Kommentar von Redakteur Heinz Seutter
„Overtourism“: Haben Barcelona und die Bayerischen Alpen bald dasselbe Problem?
Nein, so einen Touristenansturm und die einhergehenden Probleme wie beispielsweise in Barcelona haben wir in der Region noch nicht. Werden wir auch wahrscheinlich nicht haben. Aber im Grundsatz sind leider vergleichbare Entwicklungen erkennbar, findet Redakteur Heinz Seutter.
Barcelona/Landkreis Berchtesgadener Land - „Video! Jetzt!“, ruft die junge Frau auf einmal. Mit entsprechenden Handbewegungen weist sie ihren Begleiter an, alles für eine Aufzeichnung bereit zu machen. Die beiden sind sichtlich ein Influencer-Duo. Wir stehen inmitten des „Rambla“ der großen Straße an der Meeresküste in Barcelona, wo gerade umfangreiche Baumaßnahmen stattfinden. Entsprechend ist überall der Boden aufgerissen, grobschlächtige Absperrungen begrenzen die Baustelle. Im Hintergrund der Stelle, an der die Dame Aufstellung nimmt, läuft gerade ein Polizeieinsatz. Zwei Beamte haben es mit einem Betrunkenen zu tun, an sich nichts besonderes. „Oh mein Goooooott Leute! Barcelona, da sagen ja alle so: So schön! Aber ...“, und sie macht eine ausladende Handbewegung, „Das ist hier WIE IM GHETTO! Oh mein Gott! Alles kaputt! Polizei im Einsatz. Also ich muss sagen ...“
Das ist jetzt eine der kurioseren Episoden, die ich vor kurzem während eines ausführlichen Urlaubs in Barcelona erlebt habe. Eine wunderschöne Stadt, deren Besuch ich jedem nur empfehlen kann. Nur ich persönlich werde dort, wenn die Dinge bleiben, wie sie aktuell sind, nicht unbedingt noch einmal hinreisen. Das eine Mal war voller wunderbarer Erlebnisse. Diese wurden jedoch durch das Verhalten mancher anderer Urlauber und die Tatsache, dass die Stadt in mancher Hinsicht durch die schiere Menge an Touristinnen und Touristen überlastet ist, immer wieder getrübt. Versteht mich bitte nicht falsch: Wenn sich mal jemand auf kuriose Weise daneben benimmt, dann kann ich durchaus auch darüber schmunzeln. Aber wie bei so vielen Dingen im Leben, macht es halt die Menge am Ende aus. Jemand klettert auf ein Denkmal, um darauf ein Erinnerungsfoto zu machen? Das mag, je nach Ansicht, ärgerlich oder jugendlicher Leichtsinn den jeder mal gemacht hat, sein. Aber wenn die Leute teilweise dafür anstehen, weil jeder dieses Motiv haben will, verliert das, meiner Ansicht nach, jeden Charme.

> [Aufgabenstellung 1]
Beantworten Sie anhand des Kommentars zum Overtourism folgende Fragen:
(a) Von wem stammt der Kommentar?
(b) Was ruft die junge Frau auf der Rambla auf einmal?
(c) Worauf klettert jemand, um ein Erinnerungsfoto zu machen?
> [Aufgabenstellung 2] Führen Sie den Kommentar zum Overtourism im Anschluss an seinen letzten Satz weiter.
Die anschließende Auflistung ist eigenständiges Material und gehört nicht zum Seitentext.

> [Vorliegende Angaben]
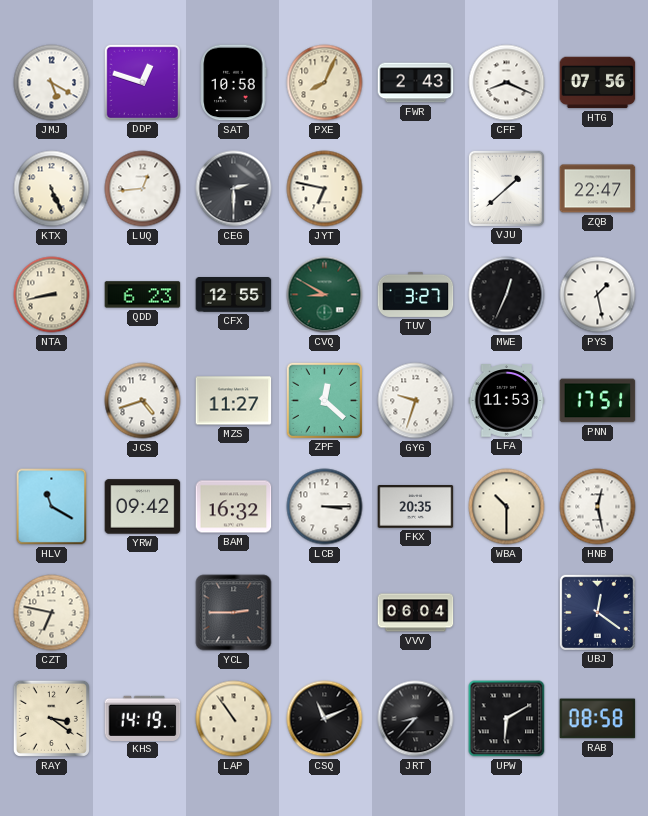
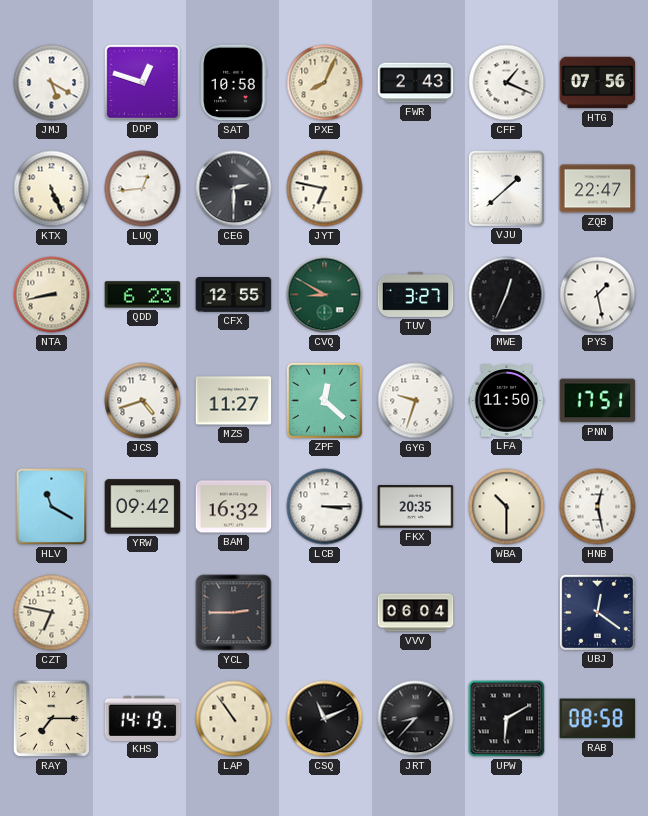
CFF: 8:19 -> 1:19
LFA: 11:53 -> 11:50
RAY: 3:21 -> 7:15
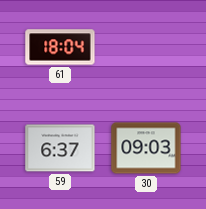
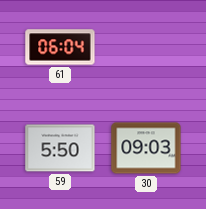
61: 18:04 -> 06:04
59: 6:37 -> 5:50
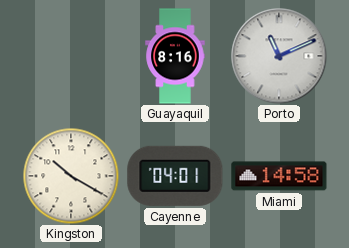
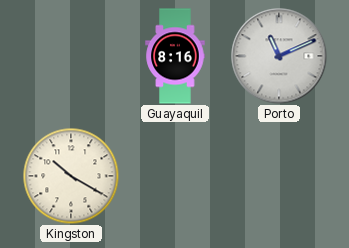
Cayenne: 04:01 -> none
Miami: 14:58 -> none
* * *
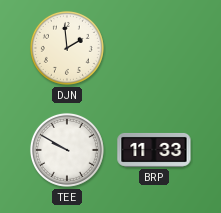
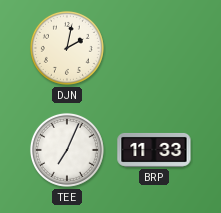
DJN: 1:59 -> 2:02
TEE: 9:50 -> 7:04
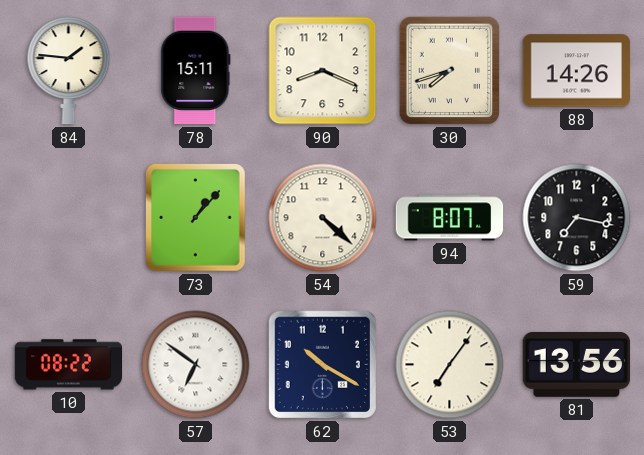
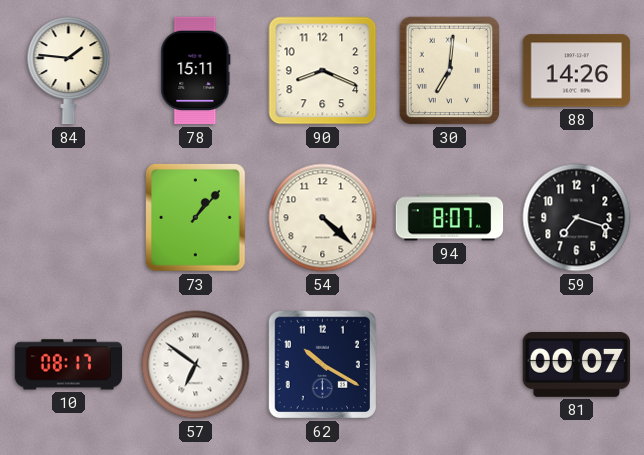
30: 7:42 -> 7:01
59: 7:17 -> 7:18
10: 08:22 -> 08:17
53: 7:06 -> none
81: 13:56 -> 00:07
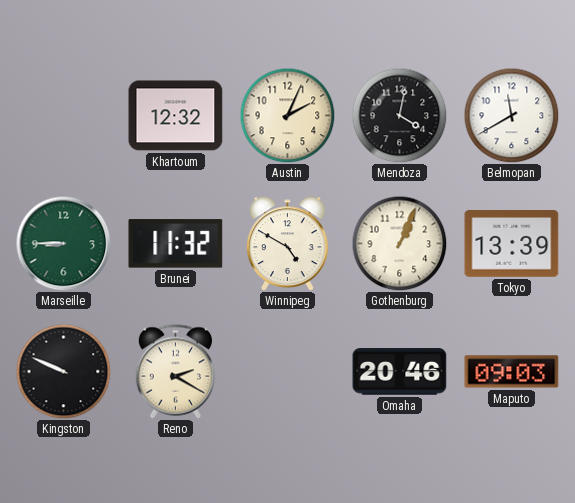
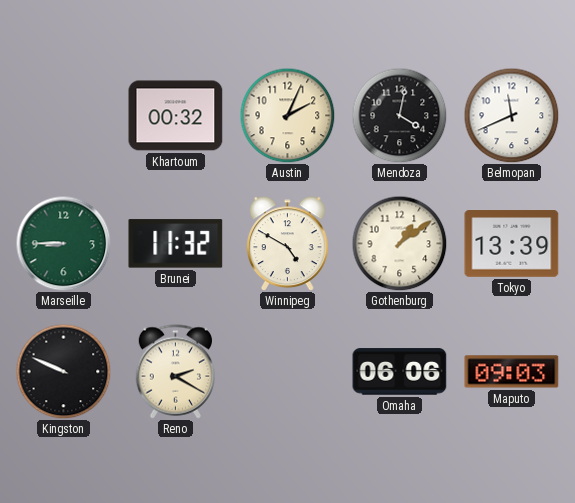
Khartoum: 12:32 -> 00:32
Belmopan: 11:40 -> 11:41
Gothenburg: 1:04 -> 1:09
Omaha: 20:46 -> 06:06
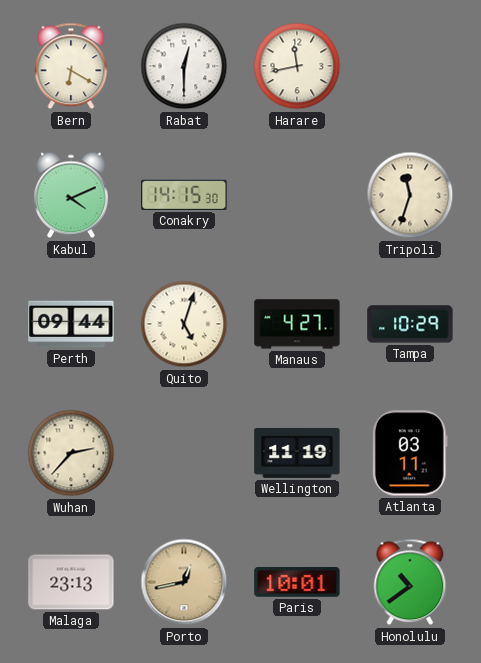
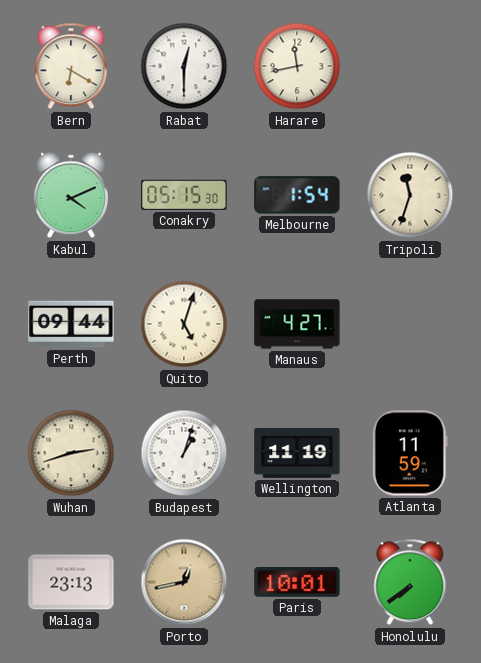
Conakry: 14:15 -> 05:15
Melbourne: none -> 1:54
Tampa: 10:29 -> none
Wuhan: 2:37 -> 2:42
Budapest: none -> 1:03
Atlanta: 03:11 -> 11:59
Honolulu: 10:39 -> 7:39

> [Antwort 1]
(a) Von Redakteur Heinz Seutter.
(b) „Video! Jetzt!“
(c) Auf ein Denkmal.

> [Antwort 2]
„overtourism“: Haben Barcelona und die Bayerischen Alpen bald dasselbe Problem?
„Ich habe ja selbst schon davon gehört, aber es sind schon wirklich eine Menge anderer Leute, die sich hier teilweise unglaublich respektlos und dumm anstellen?“, fragte ich, offenbar sichtlich entgeistert, eines Abends den Spät-Rezeptionisten in meinem Hotel. So kamen wir in ein ausführliches Gespräch, in dem wir anfingen, allerhand selbst beobachtete oder gehörte Geschichten auszutauschen. Ziemlich schnell wurde mir dann klar: Bei uns in der Region kommen wir nicht auf eine derartige Frequenz wie in der katalanischen Metropole aber sind inzwischen schon gut dabei. Ob Leute, die sich im Naturschutzgebiet daneben benehmen. Oder für eine Fotogelegenheit alles niedertrampeln, um sich dann in einem potenziell gefährlichen natürlichen Becken über einem Wasserfall abzulichten. Wiederum andere, die sich heillos darin verschätzen, mit welcher Ausrüstung man auf den Berg geht beziehungsweise welche Herausforderungen so eine Tour rein körperlich an einen stellt.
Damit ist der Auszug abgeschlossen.